COLERAINE-BORN Maggie O’Farrell has won the Women’s Prize for Fiction with her novel Hamnet.
Previously called the Orange Prize for Fiction, and latterly the Baileys Women's Prize for Fiction, the Women’s Prize for Fiction is one of the United Kingdom's most prestigious literary awards, worth £30,000.
O’Farrell’s Hamnet, set in 16th century England, tells the story of the death of William Shakespeare’s 11-year-old son, and examines the relationship between the playwright and his wife.
It is set against the background of a country ravaged by plague.
Speaking about winning the prize, Maggie O’Farrell told The Guardian, “I keep thinking it must be some kind of elaborate prank. There wasn’t really any particle of me that thought it would happen.
“Being on the shortlist was kind of enough and it never occurred to me they would choose my book.
“You’ve got these huge literary goddesses Mantel and Evaristo on the shortlist, they’re all such fantastic works telling such diverse stories, from different times and divergent places and perspective.”
In the Booker Prize, no Irish author has made it on to the shortlist this year.
Dublin writer Colum McCann failed to make the jump from the long list with his book Apeirogon.
His seventh novel, the story is based on the true-life friendship of two men whose daughters were killed in the Middle East.
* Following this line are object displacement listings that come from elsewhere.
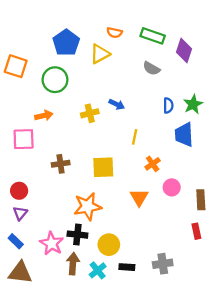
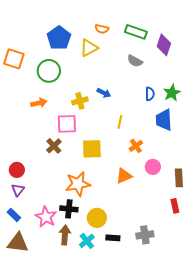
pink square: (24, 139) -> (67, 124), moved
brown cross: (61, 164) -> (54, 146), turned -35
orange triangle: (139, 197) -> (124, 176), turned 36

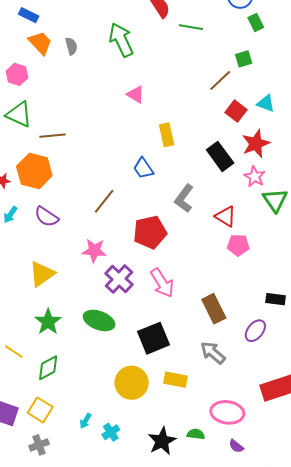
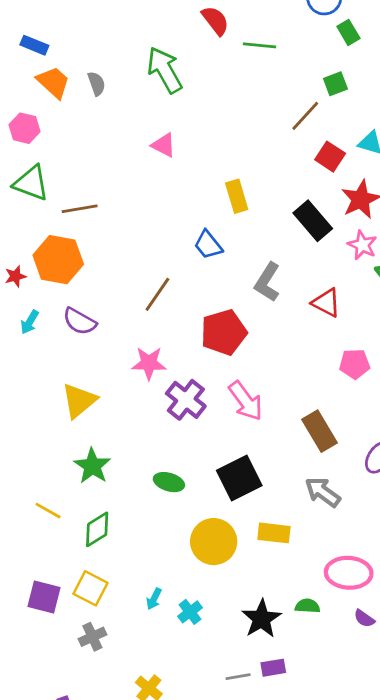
pink triangle: (136, 95) -> (164, 145), moved
pink pentagon: (238, 245) -> (355, 364), moved
green ellipse: (99, 320) -> (169, 482), moved, size x0.7

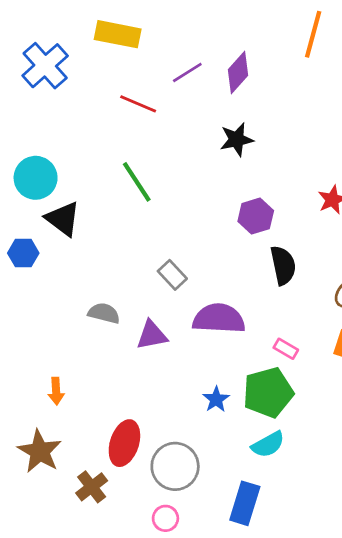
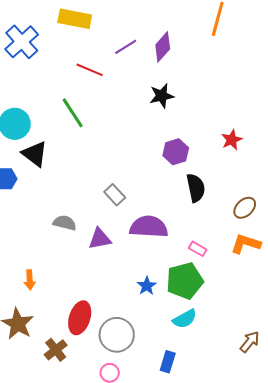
green line: (137, 182) -> (73, 113), moved
blue rectangle: (245, 503) -> (168, 362), size x0.7

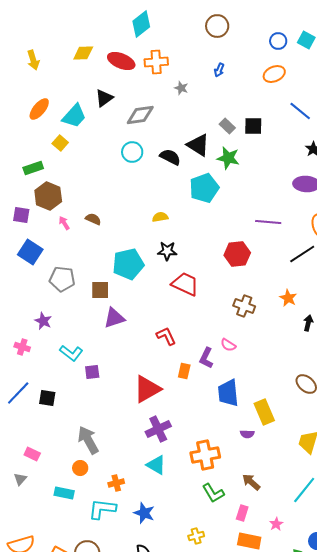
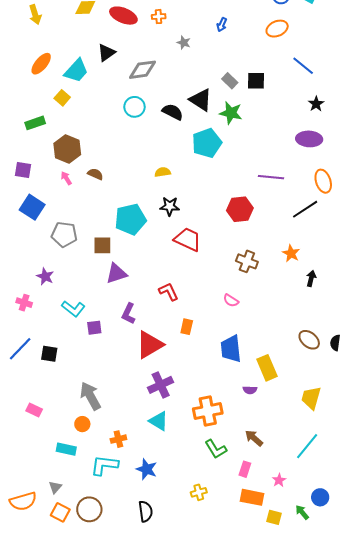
orange cross: (156, 62) -> (159, 17), size x0.6
brown hexagon: (48, 196) -> (67, 149), moved
purple L-shape: (206, 358) -> (128, 314), moved
gray triangle: (20, 479) -> (55, 487), moved

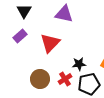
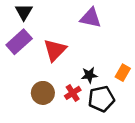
purple triangle: (64, 14) -> (91, 18), moved
purple rectangle: (20, 36) -> (19, 42), size x1.5

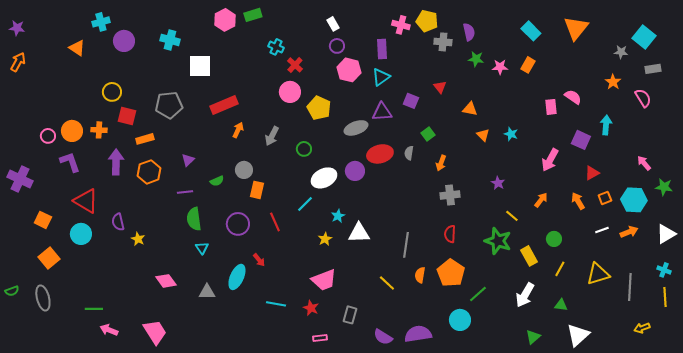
The long list of thirteen books — sometimes known as “the Booker’s dozen” — was chosen from 162 novels.
The prize can be awarded to any original novel, written in the English language, and published in the UK or Ireland.
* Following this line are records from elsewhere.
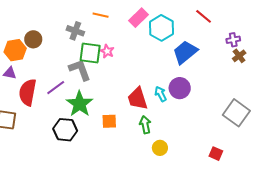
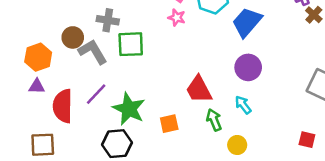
brown circle: (33, 39) -> (73, 37), moved
pink star: (107, 51) -> (177, 18), moved
gray L-shape: (80, 70) -> (93, 52), moved
cyan arrow: (161, 94) -> (243, 105), moved

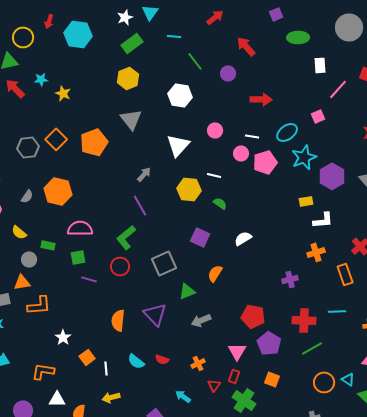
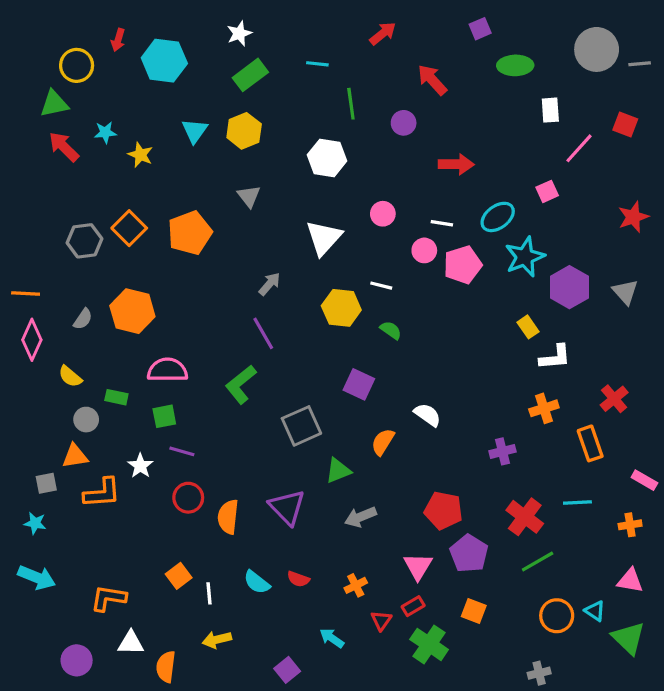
cyan triangle: (150, 12) -> (195, 131), moved
green line: (195, 61) -> (351, 104), turned 30
gray triangle: (131, 119) -> (249, 196), size x0.7
yellow rectangle: (306, 201) -> (528, 327), turned 64
white semicircle: (243, 238) -> (427, 415), moved, turned 66
red circle: (120, 266) -> (188, 498), moved
red cross: (304, 320) -> (525, 517), turned 35
white star: (63, 337) -> (140, 466), moved
red rectangle: (234, 376) -> (413, 606), turned 40

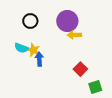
Last week it was announced that the short list, which features only six books, did not include McCann’s Apeirogon.
Also missing from the Booker short list is early favourite Hilary Mantel, a writer with Irish roots.
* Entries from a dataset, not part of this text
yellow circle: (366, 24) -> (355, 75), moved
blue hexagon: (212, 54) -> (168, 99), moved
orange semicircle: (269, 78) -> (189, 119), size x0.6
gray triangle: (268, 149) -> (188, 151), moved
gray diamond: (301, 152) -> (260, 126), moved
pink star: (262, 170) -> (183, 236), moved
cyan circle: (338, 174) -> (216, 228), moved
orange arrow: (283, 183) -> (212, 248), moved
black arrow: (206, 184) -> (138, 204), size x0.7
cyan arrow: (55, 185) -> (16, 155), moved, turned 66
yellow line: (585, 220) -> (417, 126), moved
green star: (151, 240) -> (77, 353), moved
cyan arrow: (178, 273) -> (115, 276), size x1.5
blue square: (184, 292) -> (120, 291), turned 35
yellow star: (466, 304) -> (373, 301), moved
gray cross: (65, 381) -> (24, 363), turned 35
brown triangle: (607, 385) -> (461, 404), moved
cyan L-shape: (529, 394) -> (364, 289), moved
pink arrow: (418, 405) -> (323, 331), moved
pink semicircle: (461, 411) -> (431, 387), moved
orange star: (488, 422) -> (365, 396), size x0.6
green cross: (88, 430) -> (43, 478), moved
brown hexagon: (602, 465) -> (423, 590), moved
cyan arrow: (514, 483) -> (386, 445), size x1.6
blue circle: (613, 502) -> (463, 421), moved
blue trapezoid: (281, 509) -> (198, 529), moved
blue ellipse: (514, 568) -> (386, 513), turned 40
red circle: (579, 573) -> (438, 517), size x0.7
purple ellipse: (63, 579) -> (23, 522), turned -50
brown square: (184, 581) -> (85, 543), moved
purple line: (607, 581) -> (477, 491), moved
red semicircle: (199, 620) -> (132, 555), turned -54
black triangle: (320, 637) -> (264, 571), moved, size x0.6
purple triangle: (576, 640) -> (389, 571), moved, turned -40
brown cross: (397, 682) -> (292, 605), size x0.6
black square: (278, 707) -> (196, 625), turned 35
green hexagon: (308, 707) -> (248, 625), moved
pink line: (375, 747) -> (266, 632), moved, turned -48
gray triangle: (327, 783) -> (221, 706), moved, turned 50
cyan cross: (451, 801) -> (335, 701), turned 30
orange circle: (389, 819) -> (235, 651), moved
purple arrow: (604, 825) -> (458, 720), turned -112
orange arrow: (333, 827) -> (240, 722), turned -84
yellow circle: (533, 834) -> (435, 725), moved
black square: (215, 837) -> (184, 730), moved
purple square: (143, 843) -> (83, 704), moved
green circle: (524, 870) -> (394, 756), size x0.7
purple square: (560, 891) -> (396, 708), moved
She will miss out on a hat-trick of Booker Prize wins after the final instalment of her Cromwell trilogy failed to be chosen by the judges.
The six writers on the 2020 short list are Diane Cook, Tsitsi Dangarembga, Avni Doshi, Maaza Mengiste, Douglas Stuart and Brandon Taylor.
There are four writers of colour among the six authors, making the shortlist the most diverse line-up in the prize’s history.
The list features four women and two men.
The winner of the Booker will be announced on November 17.